» Task description
Format the items below as a Markdown table with two columns, "Number" and "Content": give each non-blank line its own row, number the rows in order, and omit the blank lines. Exclude the pictures from the answer.

(Stored data)
———

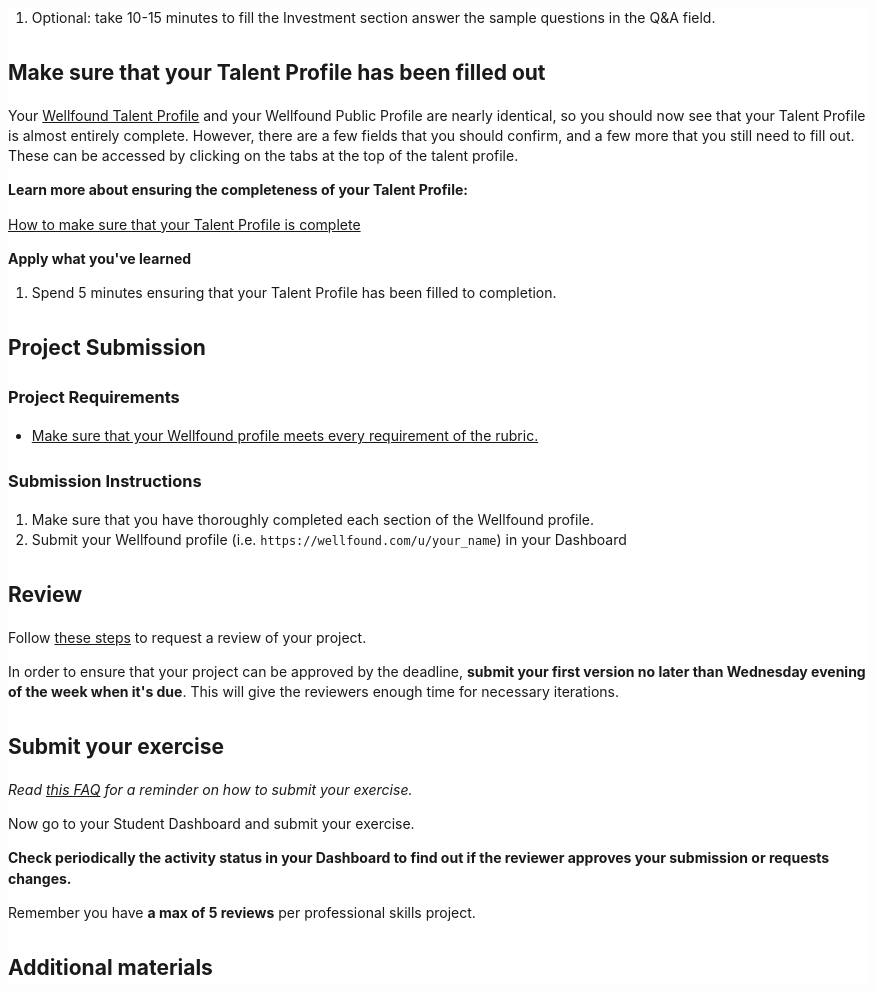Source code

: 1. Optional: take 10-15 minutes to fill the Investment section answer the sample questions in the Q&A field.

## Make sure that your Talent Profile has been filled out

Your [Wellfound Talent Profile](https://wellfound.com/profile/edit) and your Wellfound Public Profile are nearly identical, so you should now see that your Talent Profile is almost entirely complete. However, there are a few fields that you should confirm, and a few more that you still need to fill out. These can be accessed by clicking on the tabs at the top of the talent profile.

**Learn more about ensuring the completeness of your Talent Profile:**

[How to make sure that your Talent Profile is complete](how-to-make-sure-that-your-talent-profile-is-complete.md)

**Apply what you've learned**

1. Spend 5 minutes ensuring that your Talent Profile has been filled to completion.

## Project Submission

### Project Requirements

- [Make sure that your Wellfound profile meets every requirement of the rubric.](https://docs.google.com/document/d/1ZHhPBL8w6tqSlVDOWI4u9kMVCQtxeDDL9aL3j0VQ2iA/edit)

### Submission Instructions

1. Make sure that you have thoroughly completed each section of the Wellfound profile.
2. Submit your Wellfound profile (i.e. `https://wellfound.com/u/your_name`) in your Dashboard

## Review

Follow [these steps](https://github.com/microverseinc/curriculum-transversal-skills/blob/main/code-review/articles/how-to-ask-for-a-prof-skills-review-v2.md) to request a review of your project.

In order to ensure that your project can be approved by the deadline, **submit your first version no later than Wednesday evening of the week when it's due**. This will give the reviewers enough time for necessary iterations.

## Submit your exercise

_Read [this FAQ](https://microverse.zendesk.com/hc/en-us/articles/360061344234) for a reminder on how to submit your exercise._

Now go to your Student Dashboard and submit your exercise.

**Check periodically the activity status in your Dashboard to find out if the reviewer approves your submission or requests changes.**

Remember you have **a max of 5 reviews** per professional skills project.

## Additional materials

———

» Written answer
| Number | Content |
|---|---|
| 1 | Source code |
| 2 | : 1. Optional: take 10-15 minutes to fill the Investment section answer the sample questions in the Q&A field. |
| 3 | ## Make sure that your Talent Profile has been filled out |
| 4 | Your [Wellfound Talent Profile](https://wellfound.com/profile/edit) and your Wellfound Public Profile are nearly identical, so you should now see that your Talent Profile is almost entirely complete. However, there are a few fields that you should confirm, and a few more that you still need to fill out. These can be accessed by clicking on the tabs at the top of the talent profile. |
| 5 | **Learn more about ensuring the completeness of your Talent Profile:** |
| 6 | [How to make sure that your Talent Profile is complete](how-to-make-sure-that-your-talent-profile-is-complete.md) |
| 7 | **Apply what you've learned** |
| 8 | 1. Spend 5 minutes ensuring that your Talent Profile has been filled to completion. |
| 9 | ## Project Submission |
| 10 | ### Project Requirements |
| 11 | - [Make sure that your Wellfound profile meets every requirement of the rubric.](https://docs.google.com/document/d/1ZHhPBL8w6tqSlVDOWI4u9kMVCQtxeDDL9aL3j0VQ2iA/edit) |
| 12 | ### Submission Instructions |
| 13 | 1. Make sure that you have thoroughly completed each section of the Wellfound profile. |
| 14 | 2. Submit your Wellfound profile (i.e. `https://wellfound.com/u/your_name`) in your Dashboard |
| 15 | ## Review |
| 16 | Follow [these steps](https://github.com/microverseinc/curriculum-transversal-skills/blob/main/code-review/articles/how-to-ask-for-a-prof-skills-review-v2.md) to request a review of your project. |
| 17 | In order to ensure that your project can be approved by the deadline, **submit your first version no later than Wednesday evening of the week when it's due**. This will give the reviewers enough time for necessary iterations. |
| 18 | ## Submit your exercise |
| 19 | _Read [this FAQ](https://microverse.zendesk.com/hc/en-us/articles/360061344234) for a reminder on how to submit your exercise._ |
| 20 | Now go to your Student Dashboard and submit your exercise. |
| 21 | **Check periodically the activity status in your Dashboard to find out if the reviewer approves your submission or requests changes.** |
| 22 | Remember you have **a max of 5 reviews** per professional skills project. |
| 23 | ## Additional materials |